• [Exercise]:
With the line containing "se instalarem no" as the start and the line containing "automatiquement dès le moment qu’un Client se" as the end, transcribe that span of the entries below exactly, including both.

Items listed in a dataset
* * * *
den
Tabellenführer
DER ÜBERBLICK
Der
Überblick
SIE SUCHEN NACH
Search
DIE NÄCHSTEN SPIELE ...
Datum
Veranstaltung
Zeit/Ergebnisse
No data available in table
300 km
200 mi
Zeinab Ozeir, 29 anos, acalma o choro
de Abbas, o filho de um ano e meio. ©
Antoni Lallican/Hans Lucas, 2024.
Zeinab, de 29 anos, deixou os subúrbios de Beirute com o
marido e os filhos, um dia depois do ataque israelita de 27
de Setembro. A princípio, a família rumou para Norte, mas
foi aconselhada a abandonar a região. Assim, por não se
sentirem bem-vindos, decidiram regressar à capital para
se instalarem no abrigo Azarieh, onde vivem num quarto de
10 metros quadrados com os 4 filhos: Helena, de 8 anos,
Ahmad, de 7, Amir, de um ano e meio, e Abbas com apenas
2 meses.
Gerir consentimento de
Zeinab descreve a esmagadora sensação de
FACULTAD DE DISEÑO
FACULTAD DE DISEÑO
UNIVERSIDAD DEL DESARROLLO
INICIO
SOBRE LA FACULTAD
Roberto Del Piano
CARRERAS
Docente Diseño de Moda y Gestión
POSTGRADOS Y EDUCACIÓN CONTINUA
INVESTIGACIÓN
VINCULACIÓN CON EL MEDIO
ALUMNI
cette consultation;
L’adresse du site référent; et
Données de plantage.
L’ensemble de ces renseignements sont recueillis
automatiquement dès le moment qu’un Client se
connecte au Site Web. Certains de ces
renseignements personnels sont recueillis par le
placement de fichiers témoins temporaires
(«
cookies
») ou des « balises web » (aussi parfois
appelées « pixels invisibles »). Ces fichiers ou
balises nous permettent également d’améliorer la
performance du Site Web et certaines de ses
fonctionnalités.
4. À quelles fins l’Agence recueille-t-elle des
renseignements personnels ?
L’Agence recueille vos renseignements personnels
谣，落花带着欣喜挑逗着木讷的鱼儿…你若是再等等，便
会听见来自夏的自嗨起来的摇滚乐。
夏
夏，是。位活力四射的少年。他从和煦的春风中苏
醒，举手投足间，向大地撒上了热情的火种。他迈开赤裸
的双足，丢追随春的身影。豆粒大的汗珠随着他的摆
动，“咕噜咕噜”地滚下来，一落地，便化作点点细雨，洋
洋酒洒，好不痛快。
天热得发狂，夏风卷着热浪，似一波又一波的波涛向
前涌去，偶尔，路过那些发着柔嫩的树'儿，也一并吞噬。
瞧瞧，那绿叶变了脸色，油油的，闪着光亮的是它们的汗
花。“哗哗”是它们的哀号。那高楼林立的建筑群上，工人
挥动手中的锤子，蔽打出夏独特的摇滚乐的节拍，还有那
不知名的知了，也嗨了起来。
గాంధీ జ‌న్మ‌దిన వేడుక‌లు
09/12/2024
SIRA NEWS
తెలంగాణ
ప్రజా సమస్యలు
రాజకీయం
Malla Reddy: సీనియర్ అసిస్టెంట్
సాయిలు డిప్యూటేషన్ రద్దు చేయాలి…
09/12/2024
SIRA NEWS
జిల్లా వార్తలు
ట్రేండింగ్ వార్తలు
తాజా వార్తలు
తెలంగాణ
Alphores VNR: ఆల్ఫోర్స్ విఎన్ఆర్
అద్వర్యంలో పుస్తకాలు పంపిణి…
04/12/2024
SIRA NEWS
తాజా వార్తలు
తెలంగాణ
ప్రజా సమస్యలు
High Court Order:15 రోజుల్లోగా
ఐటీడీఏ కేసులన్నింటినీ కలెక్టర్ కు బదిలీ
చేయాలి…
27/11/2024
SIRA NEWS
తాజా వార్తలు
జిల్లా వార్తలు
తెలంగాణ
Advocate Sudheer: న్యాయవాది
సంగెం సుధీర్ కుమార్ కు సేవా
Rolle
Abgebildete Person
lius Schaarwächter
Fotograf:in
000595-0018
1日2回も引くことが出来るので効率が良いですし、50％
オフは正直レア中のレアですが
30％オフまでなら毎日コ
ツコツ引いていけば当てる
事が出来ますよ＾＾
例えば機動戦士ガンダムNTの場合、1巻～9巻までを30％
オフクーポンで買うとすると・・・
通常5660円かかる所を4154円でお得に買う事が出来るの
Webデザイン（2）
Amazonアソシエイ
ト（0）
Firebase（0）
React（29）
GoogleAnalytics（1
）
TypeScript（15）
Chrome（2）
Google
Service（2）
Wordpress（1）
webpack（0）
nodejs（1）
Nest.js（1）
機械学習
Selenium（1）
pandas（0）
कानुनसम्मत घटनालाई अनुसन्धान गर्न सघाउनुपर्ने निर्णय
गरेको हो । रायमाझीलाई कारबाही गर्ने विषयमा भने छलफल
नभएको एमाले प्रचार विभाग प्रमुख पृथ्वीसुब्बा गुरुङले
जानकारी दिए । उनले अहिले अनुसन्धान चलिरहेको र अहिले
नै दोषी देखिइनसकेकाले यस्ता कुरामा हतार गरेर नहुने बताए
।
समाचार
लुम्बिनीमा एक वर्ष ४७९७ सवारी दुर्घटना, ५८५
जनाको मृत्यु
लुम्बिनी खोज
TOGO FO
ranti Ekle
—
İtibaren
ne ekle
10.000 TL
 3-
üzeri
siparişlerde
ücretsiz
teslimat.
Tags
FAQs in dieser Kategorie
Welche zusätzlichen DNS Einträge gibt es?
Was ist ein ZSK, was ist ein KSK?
* * * *
• [Your response]:
se instalarem no abrigo Azarieh, onde vivem num quarto de
10 metros quadrados com os 4 filhos: Helena, de 8 anos,
Ahmad, de 7, Amir, de um ano e meio, e Abbas com apenas
2 meses.
Gerir consentimento de
Zeinab descreve a esmagadora sensação de
FACULTAD DE DISEÑO
FACULTAD DE DISEÑO
UNIVERSIDAD DEL DESARROLLO
INICIO
SOBRE LA FACULTAD
Roberto Del Piano
CARRERAS
Docente Diseño de Moda y Gestión
POSTGRADOS Y EDUCACIÓN CONTINUA
INVESTIGACIÓN
VINCULACIÓN CON EL MEDIO
ALUMNI
cette consultation;
L’adresse du site référent; et
Données de plantage.
L’ensemble de ces renseignements sont recueillis
automatiquement dès le moment qu’un Client se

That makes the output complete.